Data provided START

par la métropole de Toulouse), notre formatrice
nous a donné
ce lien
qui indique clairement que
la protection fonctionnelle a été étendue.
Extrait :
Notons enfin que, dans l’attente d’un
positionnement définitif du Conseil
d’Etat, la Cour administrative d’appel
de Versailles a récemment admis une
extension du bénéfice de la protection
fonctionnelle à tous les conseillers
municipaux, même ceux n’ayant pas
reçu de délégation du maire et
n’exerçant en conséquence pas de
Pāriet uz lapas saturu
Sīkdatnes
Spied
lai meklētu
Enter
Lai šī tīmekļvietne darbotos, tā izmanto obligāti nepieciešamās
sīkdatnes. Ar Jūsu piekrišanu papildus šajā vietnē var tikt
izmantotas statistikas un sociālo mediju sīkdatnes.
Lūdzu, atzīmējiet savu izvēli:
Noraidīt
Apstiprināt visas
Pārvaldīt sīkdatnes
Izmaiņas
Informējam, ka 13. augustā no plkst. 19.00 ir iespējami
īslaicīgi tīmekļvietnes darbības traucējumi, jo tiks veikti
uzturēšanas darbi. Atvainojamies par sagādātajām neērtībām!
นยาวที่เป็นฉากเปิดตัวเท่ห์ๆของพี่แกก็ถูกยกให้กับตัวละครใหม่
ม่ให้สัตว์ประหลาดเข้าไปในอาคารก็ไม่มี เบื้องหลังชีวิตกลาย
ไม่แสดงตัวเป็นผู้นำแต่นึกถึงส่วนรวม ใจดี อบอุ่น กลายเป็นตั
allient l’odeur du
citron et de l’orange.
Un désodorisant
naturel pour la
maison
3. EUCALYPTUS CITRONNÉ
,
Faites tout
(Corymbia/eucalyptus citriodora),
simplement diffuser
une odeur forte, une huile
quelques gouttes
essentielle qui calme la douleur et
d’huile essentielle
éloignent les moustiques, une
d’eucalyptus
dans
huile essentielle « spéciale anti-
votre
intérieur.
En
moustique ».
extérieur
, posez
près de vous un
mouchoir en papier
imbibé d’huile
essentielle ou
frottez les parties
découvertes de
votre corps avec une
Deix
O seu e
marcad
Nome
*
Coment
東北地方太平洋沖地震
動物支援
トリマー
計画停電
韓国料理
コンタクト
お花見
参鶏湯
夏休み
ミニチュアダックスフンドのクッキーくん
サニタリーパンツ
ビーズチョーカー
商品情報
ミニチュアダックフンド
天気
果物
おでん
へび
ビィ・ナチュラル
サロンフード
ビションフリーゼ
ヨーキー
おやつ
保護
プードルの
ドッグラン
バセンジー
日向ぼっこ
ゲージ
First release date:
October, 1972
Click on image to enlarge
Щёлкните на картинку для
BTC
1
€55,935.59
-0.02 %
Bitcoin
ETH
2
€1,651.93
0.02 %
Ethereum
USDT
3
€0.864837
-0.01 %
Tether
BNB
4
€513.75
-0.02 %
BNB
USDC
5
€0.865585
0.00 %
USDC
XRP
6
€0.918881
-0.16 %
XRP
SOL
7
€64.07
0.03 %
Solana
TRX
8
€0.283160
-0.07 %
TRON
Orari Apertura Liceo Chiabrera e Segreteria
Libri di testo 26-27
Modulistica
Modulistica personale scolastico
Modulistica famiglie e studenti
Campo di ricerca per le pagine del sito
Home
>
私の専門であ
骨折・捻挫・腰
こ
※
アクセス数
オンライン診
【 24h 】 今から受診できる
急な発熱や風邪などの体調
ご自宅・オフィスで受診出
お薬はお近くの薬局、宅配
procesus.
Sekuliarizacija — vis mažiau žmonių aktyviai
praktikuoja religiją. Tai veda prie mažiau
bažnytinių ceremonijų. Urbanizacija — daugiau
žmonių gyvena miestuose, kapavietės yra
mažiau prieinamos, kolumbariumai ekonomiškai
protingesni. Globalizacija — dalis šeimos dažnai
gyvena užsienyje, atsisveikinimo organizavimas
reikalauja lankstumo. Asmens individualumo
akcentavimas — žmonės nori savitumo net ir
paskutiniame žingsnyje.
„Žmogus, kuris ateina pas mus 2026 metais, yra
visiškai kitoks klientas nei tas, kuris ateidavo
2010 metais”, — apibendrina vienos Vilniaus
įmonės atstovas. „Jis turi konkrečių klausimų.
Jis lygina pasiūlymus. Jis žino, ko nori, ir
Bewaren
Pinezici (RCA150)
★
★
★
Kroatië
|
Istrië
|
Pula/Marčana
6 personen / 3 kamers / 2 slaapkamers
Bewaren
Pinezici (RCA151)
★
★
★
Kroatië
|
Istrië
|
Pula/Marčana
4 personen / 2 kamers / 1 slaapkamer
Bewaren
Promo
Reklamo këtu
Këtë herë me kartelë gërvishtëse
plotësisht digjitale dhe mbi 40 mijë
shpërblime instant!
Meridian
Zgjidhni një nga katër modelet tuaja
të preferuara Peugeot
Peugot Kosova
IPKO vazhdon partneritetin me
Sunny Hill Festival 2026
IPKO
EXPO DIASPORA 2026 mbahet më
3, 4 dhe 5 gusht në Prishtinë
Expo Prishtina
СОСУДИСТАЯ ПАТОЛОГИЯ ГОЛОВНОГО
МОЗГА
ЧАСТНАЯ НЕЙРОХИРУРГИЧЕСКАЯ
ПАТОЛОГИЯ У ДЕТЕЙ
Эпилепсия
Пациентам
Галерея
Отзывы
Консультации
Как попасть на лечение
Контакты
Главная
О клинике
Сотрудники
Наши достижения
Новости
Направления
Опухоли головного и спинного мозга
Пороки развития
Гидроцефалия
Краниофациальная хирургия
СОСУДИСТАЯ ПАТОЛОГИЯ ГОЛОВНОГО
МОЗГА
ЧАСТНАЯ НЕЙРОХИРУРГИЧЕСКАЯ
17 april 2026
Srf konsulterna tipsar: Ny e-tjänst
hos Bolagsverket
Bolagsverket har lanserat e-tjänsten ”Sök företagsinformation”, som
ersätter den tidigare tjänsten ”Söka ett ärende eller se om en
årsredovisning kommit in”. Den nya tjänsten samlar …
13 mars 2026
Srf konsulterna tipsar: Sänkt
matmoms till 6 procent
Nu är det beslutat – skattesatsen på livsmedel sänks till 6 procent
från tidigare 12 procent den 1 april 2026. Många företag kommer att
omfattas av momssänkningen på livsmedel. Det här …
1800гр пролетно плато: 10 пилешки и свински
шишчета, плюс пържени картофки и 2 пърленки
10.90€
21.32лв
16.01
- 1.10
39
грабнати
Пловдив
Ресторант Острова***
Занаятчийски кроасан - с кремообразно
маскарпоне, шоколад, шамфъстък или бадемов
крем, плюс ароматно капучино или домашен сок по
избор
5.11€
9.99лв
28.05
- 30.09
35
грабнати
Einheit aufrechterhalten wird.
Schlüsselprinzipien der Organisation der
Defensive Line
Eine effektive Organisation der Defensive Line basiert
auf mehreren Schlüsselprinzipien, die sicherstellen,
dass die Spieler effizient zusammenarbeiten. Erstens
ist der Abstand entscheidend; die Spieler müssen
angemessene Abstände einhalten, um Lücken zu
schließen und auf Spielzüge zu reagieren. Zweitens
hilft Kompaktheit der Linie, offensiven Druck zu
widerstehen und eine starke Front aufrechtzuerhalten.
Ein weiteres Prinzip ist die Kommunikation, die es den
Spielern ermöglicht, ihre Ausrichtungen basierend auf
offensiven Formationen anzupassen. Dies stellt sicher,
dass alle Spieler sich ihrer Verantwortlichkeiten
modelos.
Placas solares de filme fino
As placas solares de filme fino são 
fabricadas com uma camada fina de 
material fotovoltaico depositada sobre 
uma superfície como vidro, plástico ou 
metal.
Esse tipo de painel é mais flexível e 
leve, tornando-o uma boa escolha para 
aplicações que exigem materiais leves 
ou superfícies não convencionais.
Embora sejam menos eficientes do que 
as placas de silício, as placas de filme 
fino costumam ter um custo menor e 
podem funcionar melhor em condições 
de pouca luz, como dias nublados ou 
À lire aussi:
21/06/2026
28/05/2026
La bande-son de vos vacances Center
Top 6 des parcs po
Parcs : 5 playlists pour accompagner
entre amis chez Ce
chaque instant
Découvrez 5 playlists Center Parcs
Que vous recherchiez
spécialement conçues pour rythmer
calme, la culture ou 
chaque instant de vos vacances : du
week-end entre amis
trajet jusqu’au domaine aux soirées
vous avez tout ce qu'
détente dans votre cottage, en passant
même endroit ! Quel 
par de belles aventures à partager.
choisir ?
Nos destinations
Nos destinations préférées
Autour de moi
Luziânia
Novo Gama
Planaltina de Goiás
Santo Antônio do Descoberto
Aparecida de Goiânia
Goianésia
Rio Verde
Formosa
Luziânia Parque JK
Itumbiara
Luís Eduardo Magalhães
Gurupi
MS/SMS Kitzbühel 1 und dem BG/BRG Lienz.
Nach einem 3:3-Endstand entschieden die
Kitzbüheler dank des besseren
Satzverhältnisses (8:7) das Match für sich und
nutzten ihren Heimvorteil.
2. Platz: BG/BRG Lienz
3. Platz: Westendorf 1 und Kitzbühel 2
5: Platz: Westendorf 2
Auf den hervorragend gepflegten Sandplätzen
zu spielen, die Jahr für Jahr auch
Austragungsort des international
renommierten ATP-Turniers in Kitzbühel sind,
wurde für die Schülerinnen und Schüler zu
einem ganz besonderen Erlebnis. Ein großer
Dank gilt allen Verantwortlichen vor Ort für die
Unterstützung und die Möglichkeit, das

Data provided END

§ Task prompt
Reproduce the material from its first line through the line containing "Lai šī tīmekļvietne", with both of those lines included.

§ Task output
par la métropole de Toulouse), notre formatrice
nous a donné
ce lien
qui indique clairement que
la protection fonctionnelle a été étendue.
Extrait :
Notons enfin que, dans l’attente d’un
positionnement définitif du Conseil
d’Etat, la Cour administrative d’appel
de Versailles a récemment admis une
extension du bénéfice de la protection
fonctionnelle à tous les conseillers
municipaux, même ceux n’ayant pas
reçu de délégation du maire et
n’exerçant en conséquence pas de
Pāriet uz lapas saturu
Sīkdatnes
Spied
lai meklētu
Enter
Lai šī tīmekļvietne darbotos, tā izmanto obligāti nepieciešamās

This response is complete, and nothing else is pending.